Varga Studio, Ltd. was an animation studio located in Budapest, Hungary. It operated from 1988 to 2005 and was one of Europe's nine leading animation houses. While most of its work was for European animation, it occasionally animated for American series as well. Varga has animated the following series and films:
- Amazing Animals (2D segments only)
- The Animal Train (co-produced with TVC London)
- Animaniacs (When You're Traveling skit only)
- Angelina Ballerina
- As Told by Ginger (pilot only)
- Baby Blues
- Kipper
- Percy the Park Keeper
- Poky and Friends (co-produced with TVC London, Little Golden Books and Golden Books Family Entertainment. Distributed by Sony Wonder)
- Preston Pig (co-produced with Link Entertainment (later acquired by Entertainment Rights))
- Mr. Bean: The Animated Series (2002–2004)
- Sheeep
- The Thief and the Cobbler (additional ink and paint)

In addition, Varga worked on many early advertisements for Butterfinger featuring The Simpsons, as well as music videos of The Simpsons such as "Do the Bartman" and "Deep, Deep Trouble". They were subcontracted for these specials so that the regular Simpsons studios like AKOM, Rough Draft Studios, and Anivision were not burdened with extra work and could concentrate on animating full episodes.

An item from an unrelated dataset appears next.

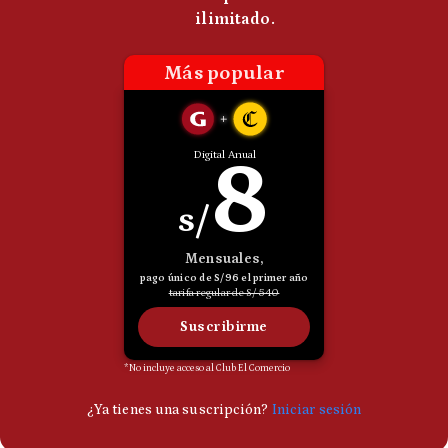
Politica
De
Cookies
Preguntas
Frecuentes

From 2000, the studio produced cartoons as a subcontractor to Varga Holdings, which was established at the time, and to its owner, Varga Holdings Ltd., which was registered in the United Kingdom. The 2002 Mr. Bean cartoon series reached nearly four million views at its premiere on ITV1 in the UK. The production cost was more than six million dollars.

Varga Studios Budapest worked on the pilot of the Animated Credits, (1999) and Varga Holdings later in 2002–2004.